US President Donald Trump speaks during a memorial service at the Pentagon for the 9/11 terrorist attacks  September 11, 2017 in Washington, DC. / AFP PHOTO / Brendan Smialowski        (Photo credit should read BRENDAN SMIALOWSKI/AFP via Getty Images)
Michael Cohen makes prediction about Trump and 2024
08:29 - Source: CNN

Editor’s Note: Michael D’Antonio is the author of the book “Never Enough: Donald Trump and the Pursuit of Success” and co-author, with Peter Eisner, of the book “High Crimes: The Corruption, Impunity, and Impeachment of Donald Trump.” The opinions expressed in this commentary are his own. View more opinion on CNN.

CNN  — 

When House Republicans gathered in April to discuss their campaign prospects, Wyoming Rep. Liz Cheney was disturbed by a presentation of internal polling data shared by the National Republican Congressional Committee: The briefers left out the fact that Donald Trump, the man who was consolidating control of the party, was not popular among voters in the key swing districts where the battle for control of Congress is won or lost.

Michael D'Antonio

And according to The Washington Post, Cheney, one of only 10 House Republicans to vote to impeach Trump in February, had also seen this happen at a leadership meeting the previous month. She feared that this refusal to share the full facts about the former President’s approval ratings could hurt colleagues running for reelection in 2022.

How could it happen that Republicans would be willing to play fast and loose with facts in a way that made Trump look good? You might call it the Michael Cohen effect.

Cohen is, of course, the former self-proclaimed “fixer” for Donald Trump who pleaded guilty to lying to Congress on Trump’s behalf and served federal prison time for it. Cohen has said that his former boss didn’t have to tell him when to use shady moves. He just knew when Trump wanted him to deceive and went ahead and did it.

“He speaks in a code,” said Cohen, “and I understand the code because I’ve been around him for a decade.” For the record, Trump responded in a 2019 tweet that Cohen “did bad things unrelated to Trump.” I side with Cohen when it comes to Trump’s way of letting folks know how he wants things done. Indeed, I don’t think there are many well-informed Americans ignorant of the fact that the former President is a demanding person who expects others to intuit his needs and act accordingly.

It seems that Republican leaders also have learned how to read the code. In the case of the NRCC data, they appear to have been handed an unrealistically positive assessment of the party’s prospects, perhaps because the headquarters staff knew that they weren’t supposed to tell the truth about Trump. The real numbers indicated that in those important districts where the party hoped to pick up House seats, “Trump’s unfavorable ratings were 15 points higher than his favorable ones,” the Post reported. Meaning, that instead of helping the GOP’s effort as it strives to gain some power in the next election, Trump is likely to hurt candidates’ prospects.

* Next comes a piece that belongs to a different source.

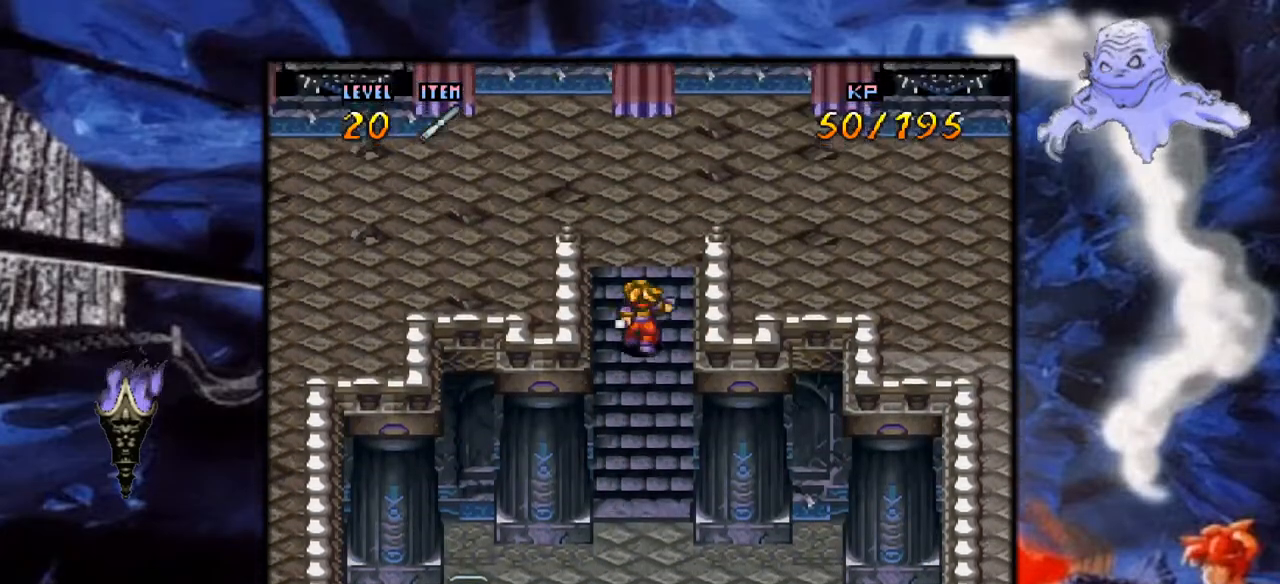
{"buttons": ["Y", "DPAD_UP"], "events": [[383, "DPAD_UP", "up"], [467, "DPAD_UP", "down"]]}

Cheney, who appears unwilling to decipher the code the way Cohen did, was ousted Wednesday from her House leadership role as GOP Conference Chair.

It’s no surprise to hear that Cheney wants the party to be fully informed of Trump’s negative impact. Cheney was the most prominent of the 10 Republicans to agree that Trump’s “incitement of insurrection” in the January 6 attack on the Capitol warranted impeachment. She has kept up her criticism of him ever since, becoming the Republican most identified with calls for the GOP to make a break with Trump. Along the way, she has chided House minority leader Kevin McCarthy for backing away from his initial, post-January 6, criticism of the former President, and she wants the party to abandon what she terms a Trump “cult of personality” and return to traditional conservatism.

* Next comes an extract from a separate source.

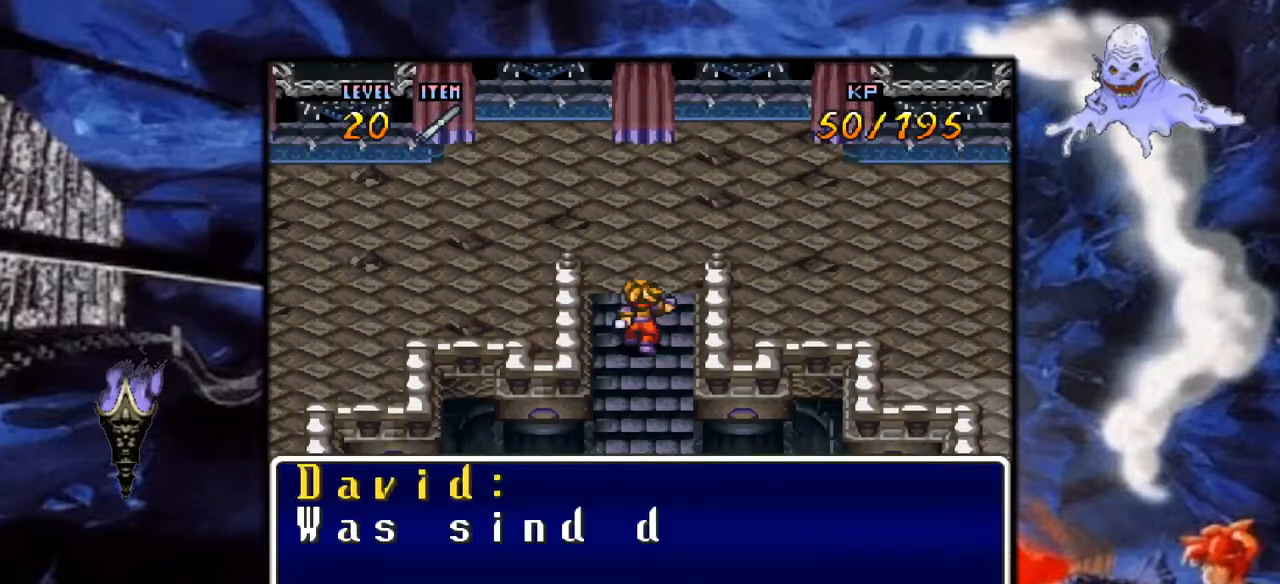
{"buttons": [], "events": [[33, "DPAD_UP", "up"], [183, "Y", "up"]]}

Cheney’s outspokenness has earned her repeated attacks from Trump and a warning that he considers her defeat in a party primary one of his top priorities.

She is part of a Wyoming political dynasty – her seat was occupied by her father, former Vice President Dick Cheney, from 1979-1991 – but while she is a powerful political force in the state, Trump’s 69.9% win there in 2020 there was more than a point better than her own share of the vote.

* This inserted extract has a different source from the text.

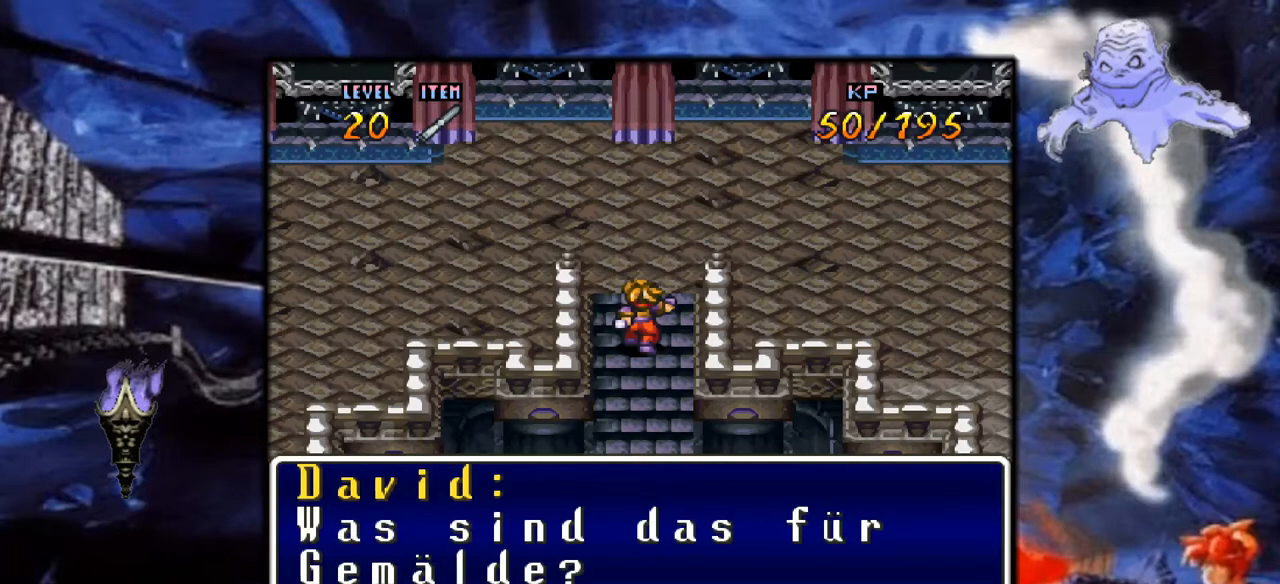
{"buttons": [], "events": []}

Cheney likely knew that keeping up her effort to debunk the big lie that Trump was cheated of an election win would cost her position as the number three House Republican. “Republicans must decide whether we are going to choose truth and fidelity to the Constitution,” she wrote recently.

She doubled down on Tuesday night, telling the House: “The election is over. That is the rule of law. That is our constitutional process.”

So far, from Cheney’s perspective, democracy and the rule of law are losing. She refuses to join the vast number of her GOP colleagues who, like pre-prison Michael Cohen, understood what Trump wanted and gave it to him.

In time, Cohen realized that in his devotion to his boss he had endured a kind of “mental incarceration” that caused him to choose “a path of darkness.” He also said that, “many times I ignored my conscience and acted loyal to a man when I should not have … I was so mesmerized by Donald Trump that I was willing to do things for him that I knew were absolutely wrong.”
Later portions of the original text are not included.